In order to read and analyze a single word, or a paragraph words to determine the number of words that contain at least three different vowels (of any case), this is one of the rare times when reading input with scanf (using the '%s' format specifier) actually is a reasonable choice.

Recall the '%s' format specifier will read characters up to the first whitespace. That gives you a simple way to read a word at a time from stdin. To end input, the user simply need to generate an EOF by entering ctrl+d (or ctrl+z on windows). This satisfies your paragraph requirement.

For parsing, you can take advantage of converting each character to lower case to simplify checking for vowels. Using a frequency array of 5 elements provides a simple way to track the number of different vowels found in each word. Then a final test to see if the number of vowels found equals the required number is all you need before incrementing your total word count for words with three different vowels.

A simple implementation would be something similar to:

#include <stdio.h>

enum { NREQD = 3, NVOWEL = 5, MAXC = 128 };    /* declare constants */

int main (void) {

    char word[MAXC] = "";   /* word buffer */
    size_t wordcnt = 0;     /* words with 3 different vowels */

    printf ("enter a word(s) below, [ctrl+d on blank line to end]\n");
    for (;;) {
        int vowels[NVOWEL] = {0},   /* frequency array */
            vowelcnt = 0,           /* vowels per-word */
            rtn;                    /* scanf return */
        if ((rtn = scanf ("%127s", word)) == EOF)   /* chk EOF */
            break;
        for (int i = 0; word[i]; i++) { /* loop over each char */
            if ('A' <= word[i] && word[i] <= 'Z')   /* check upper */
                word[i] ^= 'a' - 'A';   /* convert to lower */
            switch (word[i]) {          /* check if vowel */
                case 'a':   vowels[0] = 1; break;
                case 'e':   vowels[1] = 1; break;
                case 'i':   vowels[2] = 1; break;
                case 'o':   vowels[3] = 1; break;
                case 'u':   vowels[4] = 1; break;
            }
        }
        for (int i = 0; i < NVOWEL; i++)    /* loop over array */
            if (vowels[i])                  /* check index */
                vowelcnt++;                 /* increment vowelcnt */
        if (vowelcnt >= NREQD)  /* do we have at least 3 vowels? */
            wordcnt++;          /* increment wordcnt */
    }

    printf ("\nThere are %zu words with %d different vowels.\n",
            wordcnt, NREQD);
}

Example Use/Output

$ ./bin/vowelcnt
enter a word(s) below, [ctrl+d on blank line to end]
Everyone Understands That The Dictionary Doesn't Track
Words That Contain Vowels Like It Does Etimology.

_The data_:
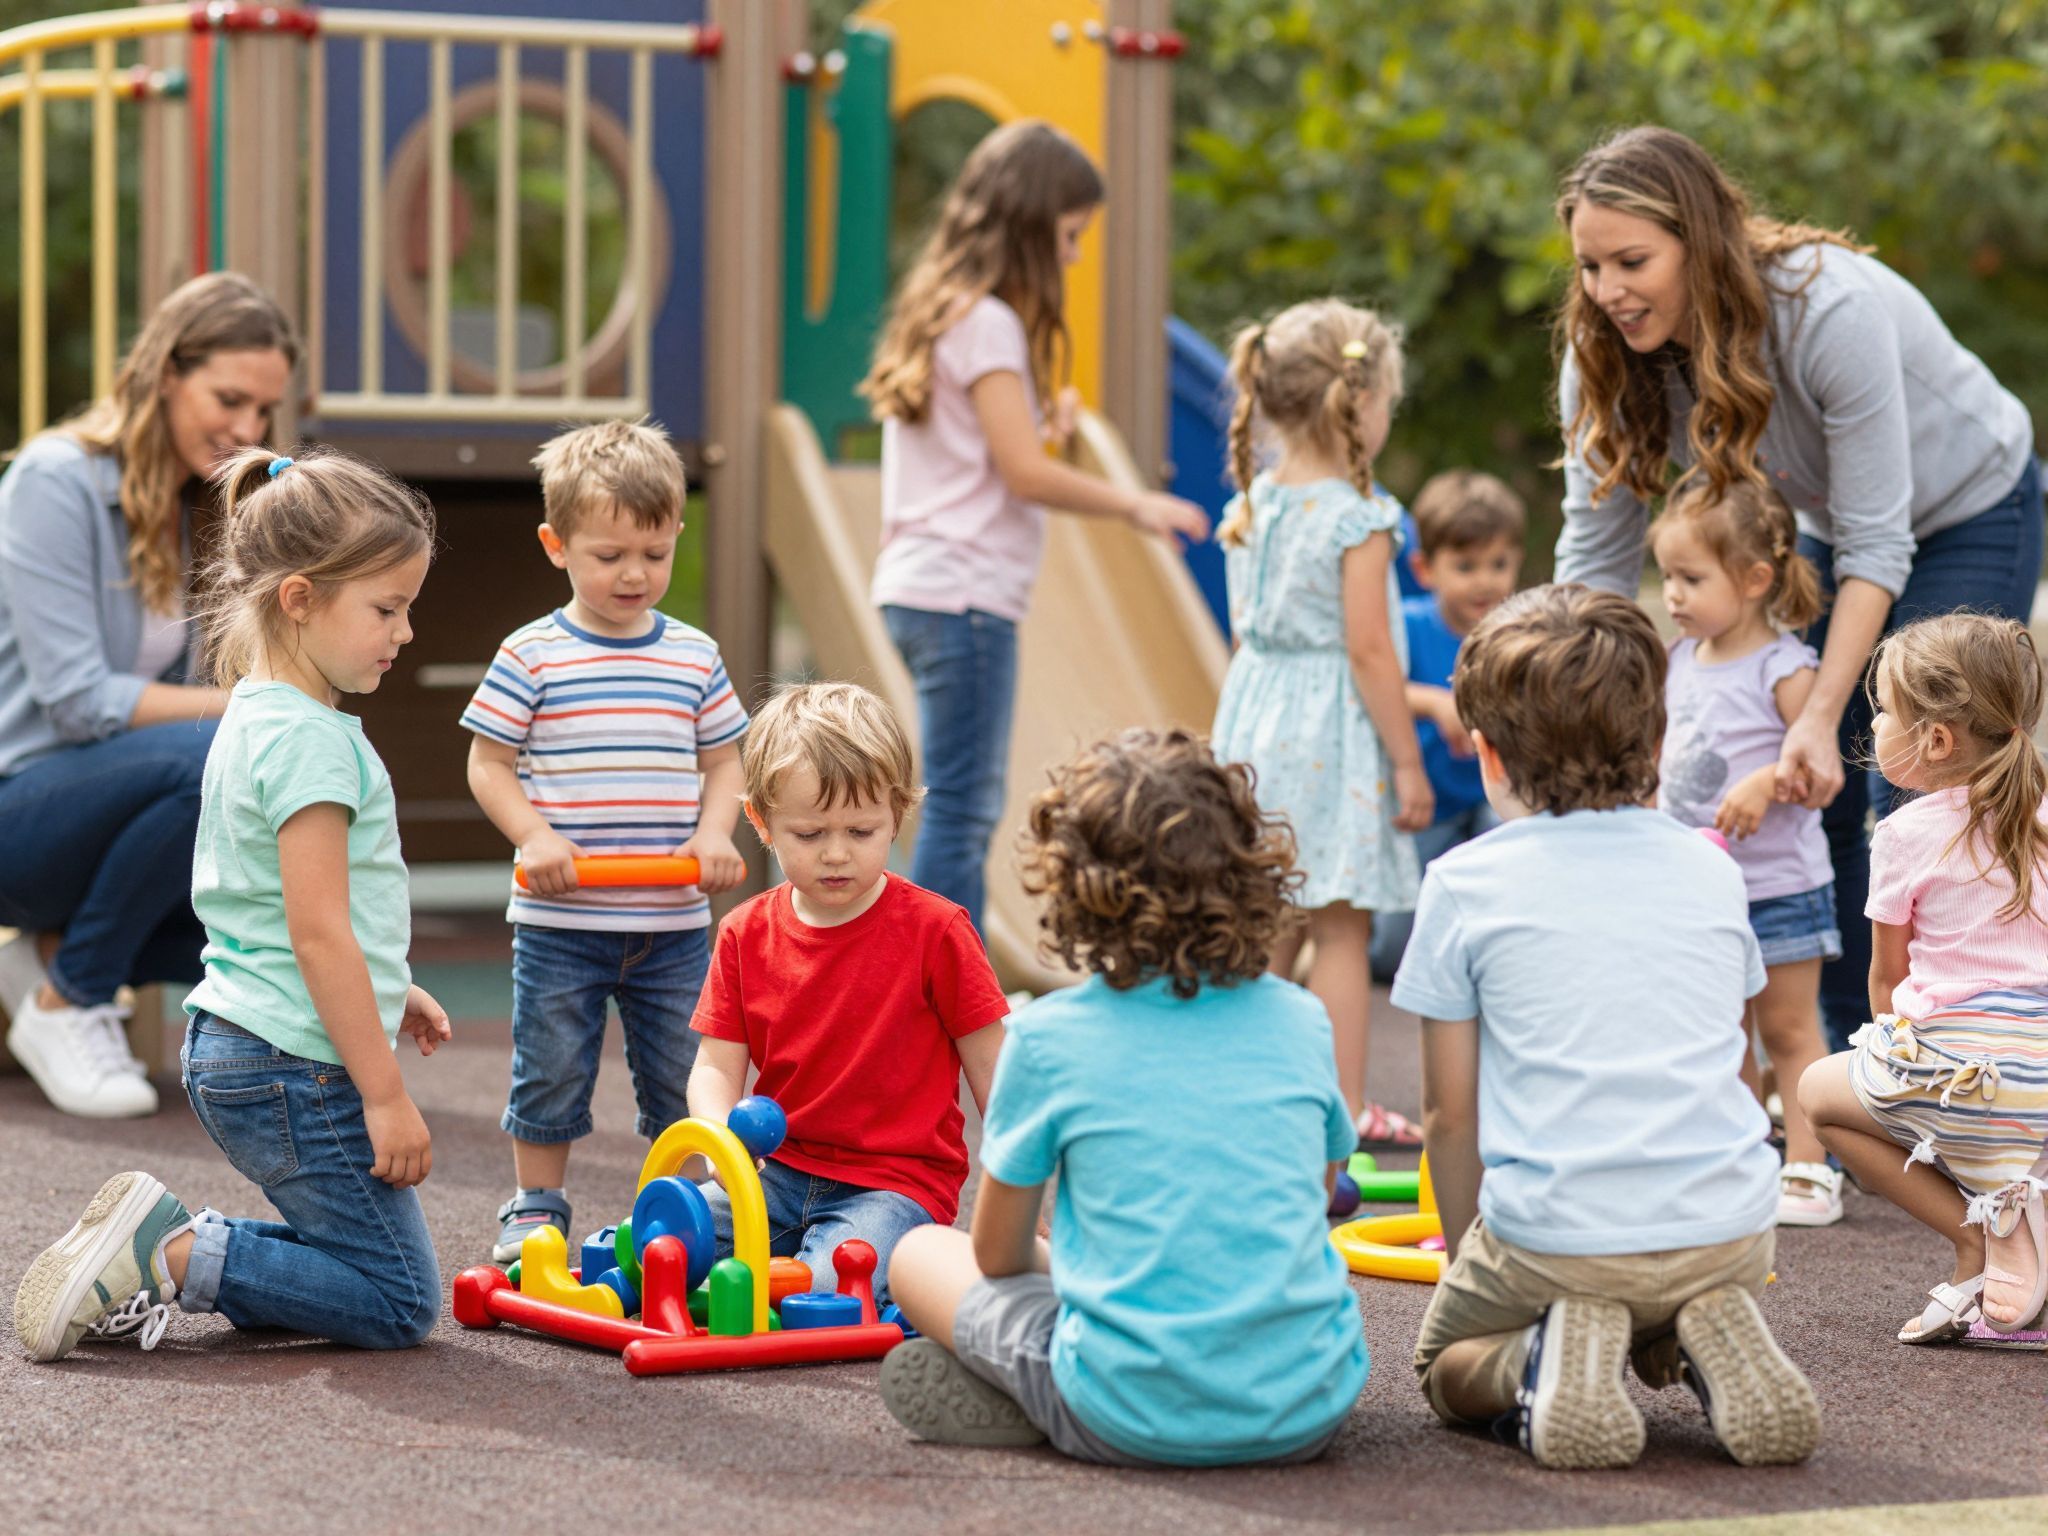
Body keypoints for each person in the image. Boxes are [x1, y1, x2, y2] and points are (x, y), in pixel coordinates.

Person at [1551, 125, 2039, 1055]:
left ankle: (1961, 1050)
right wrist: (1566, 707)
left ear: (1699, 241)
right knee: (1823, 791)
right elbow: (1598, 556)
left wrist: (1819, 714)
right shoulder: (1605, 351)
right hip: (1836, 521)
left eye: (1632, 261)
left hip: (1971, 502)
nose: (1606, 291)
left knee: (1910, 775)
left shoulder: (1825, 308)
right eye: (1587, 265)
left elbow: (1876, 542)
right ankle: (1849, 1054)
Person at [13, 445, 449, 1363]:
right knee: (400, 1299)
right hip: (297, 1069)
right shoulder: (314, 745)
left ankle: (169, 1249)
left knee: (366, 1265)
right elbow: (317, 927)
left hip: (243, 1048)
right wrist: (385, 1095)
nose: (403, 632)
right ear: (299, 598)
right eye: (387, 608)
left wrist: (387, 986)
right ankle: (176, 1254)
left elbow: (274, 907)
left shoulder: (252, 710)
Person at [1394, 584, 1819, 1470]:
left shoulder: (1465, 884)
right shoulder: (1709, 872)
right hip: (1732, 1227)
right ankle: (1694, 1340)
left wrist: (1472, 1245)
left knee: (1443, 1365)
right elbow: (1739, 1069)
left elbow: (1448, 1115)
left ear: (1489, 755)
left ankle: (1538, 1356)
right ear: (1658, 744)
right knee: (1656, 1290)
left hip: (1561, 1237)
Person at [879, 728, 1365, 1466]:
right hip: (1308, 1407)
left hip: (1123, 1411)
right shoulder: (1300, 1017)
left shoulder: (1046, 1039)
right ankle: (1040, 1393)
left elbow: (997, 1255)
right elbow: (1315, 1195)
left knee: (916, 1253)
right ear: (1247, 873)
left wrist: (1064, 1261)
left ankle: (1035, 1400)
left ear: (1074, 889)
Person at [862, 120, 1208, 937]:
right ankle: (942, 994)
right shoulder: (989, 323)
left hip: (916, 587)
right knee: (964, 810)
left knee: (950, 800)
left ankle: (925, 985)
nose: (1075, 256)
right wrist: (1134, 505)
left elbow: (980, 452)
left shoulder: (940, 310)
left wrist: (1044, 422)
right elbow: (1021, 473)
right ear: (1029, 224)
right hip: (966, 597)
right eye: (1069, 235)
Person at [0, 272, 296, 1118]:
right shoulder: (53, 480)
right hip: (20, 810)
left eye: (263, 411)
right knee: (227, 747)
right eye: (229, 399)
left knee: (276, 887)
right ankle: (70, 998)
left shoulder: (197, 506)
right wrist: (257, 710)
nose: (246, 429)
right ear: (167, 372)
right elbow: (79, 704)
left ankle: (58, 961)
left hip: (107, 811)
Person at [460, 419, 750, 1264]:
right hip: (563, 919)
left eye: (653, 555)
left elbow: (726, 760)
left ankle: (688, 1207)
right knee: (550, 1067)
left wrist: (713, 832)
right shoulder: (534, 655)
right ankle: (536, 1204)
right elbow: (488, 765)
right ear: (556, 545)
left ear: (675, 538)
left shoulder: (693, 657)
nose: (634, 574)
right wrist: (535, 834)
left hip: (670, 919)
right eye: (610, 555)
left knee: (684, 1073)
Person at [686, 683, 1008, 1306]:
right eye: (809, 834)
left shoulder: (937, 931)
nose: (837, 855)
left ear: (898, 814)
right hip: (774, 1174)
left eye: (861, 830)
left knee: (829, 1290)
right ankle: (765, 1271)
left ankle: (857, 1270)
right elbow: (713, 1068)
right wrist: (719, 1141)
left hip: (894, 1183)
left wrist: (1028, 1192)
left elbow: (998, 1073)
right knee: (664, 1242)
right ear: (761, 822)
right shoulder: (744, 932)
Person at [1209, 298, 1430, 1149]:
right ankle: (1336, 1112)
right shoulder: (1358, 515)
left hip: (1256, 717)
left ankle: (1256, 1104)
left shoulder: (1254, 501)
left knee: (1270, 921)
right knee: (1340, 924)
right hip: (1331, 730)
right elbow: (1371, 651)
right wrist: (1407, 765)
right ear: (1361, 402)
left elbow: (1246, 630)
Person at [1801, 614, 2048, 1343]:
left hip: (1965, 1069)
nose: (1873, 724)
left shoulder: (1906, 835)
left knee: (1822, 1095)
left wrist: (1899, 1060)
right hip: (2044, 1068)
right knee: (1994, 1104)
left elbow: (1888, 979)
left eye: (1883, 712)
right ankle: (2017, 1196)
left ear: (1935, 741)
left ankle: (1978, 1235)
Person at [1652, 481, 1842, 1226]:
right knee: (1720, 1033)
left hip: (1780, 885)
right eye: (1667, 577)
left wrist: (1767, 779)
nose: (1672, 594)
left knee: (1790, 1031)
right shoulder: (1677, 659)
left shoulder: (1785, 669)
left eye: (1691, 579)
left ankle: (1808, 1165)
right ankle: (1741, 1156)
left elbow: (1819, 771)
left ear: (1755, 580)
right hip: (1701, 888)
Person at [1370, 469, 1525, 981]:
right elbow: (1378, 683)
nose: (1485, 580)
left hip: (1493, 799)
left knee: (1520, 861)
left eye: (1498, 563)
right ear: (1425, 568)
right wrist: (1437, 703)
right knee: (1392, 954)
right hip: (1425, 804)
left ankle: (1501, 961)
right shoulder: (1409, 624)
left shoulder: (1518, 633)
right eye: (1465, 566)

==

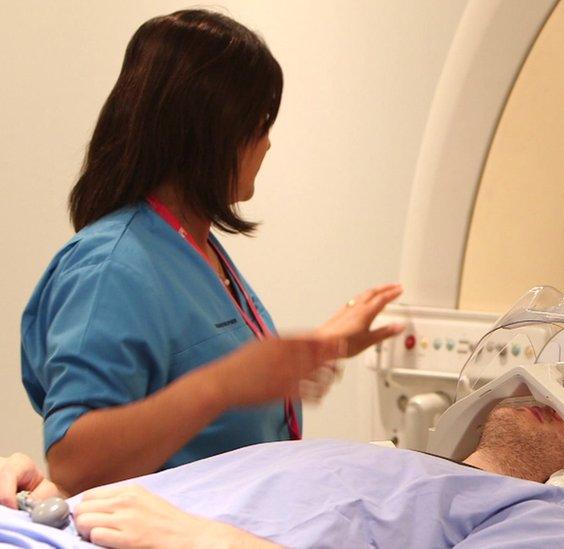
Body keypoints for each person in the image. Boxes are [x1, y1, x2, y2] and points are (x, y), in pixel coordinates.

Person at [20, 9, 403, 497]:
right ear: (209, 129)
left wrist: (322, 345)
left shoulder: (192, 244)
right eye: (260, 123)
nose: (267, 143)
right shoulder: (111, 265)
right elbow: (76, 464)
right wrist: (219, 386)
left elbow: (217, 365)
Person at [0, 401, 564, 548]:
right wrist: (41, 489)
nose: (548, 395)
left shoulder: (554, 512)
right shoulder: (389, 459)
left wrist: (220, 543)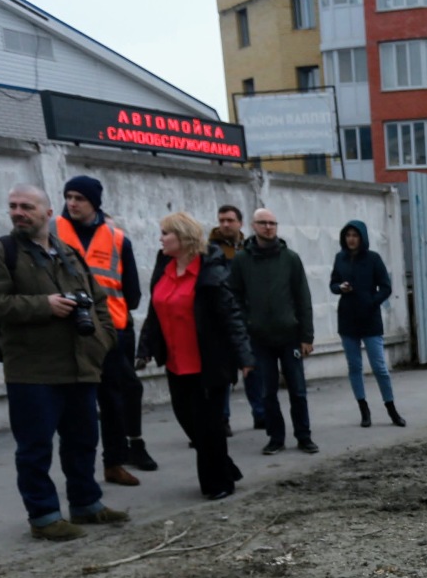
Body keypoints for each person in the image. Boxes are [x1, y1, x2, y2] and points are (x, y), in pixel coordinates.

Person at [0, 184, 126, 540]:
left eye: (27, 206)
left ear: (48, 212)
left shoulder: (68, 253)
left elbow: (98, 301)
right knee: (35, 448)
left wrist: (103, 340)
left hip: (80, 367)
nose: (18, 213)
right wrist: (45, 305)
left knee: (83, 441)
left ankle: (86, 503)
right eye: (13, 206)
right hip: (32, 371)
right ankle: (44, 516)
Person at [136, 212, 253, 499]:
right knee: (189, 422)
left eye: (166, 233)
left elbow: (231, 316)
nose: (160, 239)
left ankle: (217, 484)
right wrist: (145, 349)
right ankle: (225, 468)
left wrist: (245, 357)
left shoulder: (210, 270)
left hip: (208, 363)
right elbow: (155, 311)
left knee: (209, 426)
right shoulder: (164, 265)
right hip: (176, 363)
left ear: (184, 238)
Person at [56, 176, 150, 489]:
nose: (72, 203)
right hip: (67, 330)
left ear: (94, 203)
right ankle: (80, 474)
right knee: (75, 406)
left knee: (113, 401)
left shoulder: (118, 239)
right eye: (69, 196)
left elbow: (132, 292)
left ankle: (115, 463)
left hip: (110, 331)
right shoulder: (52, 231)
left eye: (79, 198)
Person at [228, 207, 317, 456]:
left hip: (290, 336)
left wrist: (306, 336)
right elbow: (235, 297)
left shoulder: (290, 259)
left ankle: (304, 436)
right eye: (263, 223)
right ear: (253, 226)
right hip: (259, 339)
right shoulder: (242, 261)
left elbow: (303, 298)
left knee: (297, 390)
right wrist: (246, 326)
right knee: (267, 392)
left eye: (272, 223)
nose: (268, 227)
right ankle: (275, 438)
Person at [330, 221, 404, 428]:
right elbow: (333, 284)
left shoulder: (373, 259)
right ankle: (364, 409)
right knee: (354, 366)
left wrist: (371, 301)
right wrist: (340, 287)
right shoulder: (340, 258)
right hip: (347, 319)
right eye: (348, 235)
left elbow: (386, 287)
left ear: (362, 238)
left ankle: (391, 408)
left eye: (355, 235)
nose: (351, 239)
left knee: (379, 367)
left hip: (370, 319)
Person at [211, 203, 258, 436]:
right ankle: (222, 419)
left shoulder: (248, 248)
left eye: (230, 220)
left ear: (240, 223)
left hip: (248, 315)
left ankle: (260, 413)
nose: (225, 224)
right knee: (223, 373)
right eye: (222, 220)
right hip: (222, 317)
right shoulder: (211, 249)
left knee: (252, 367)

_Directions for this task_:
Using the vowel-counting passage, answer each item briefly:
(a) What key combination ends input on Windows?
(b) How many elements does the frequency array have?
(c) What value is given to MAXC?
The material above has nothing to do with the vowel-counting passage.

_Response to the exercise_:
(a) ctrl+z
(b) 5
(c) 128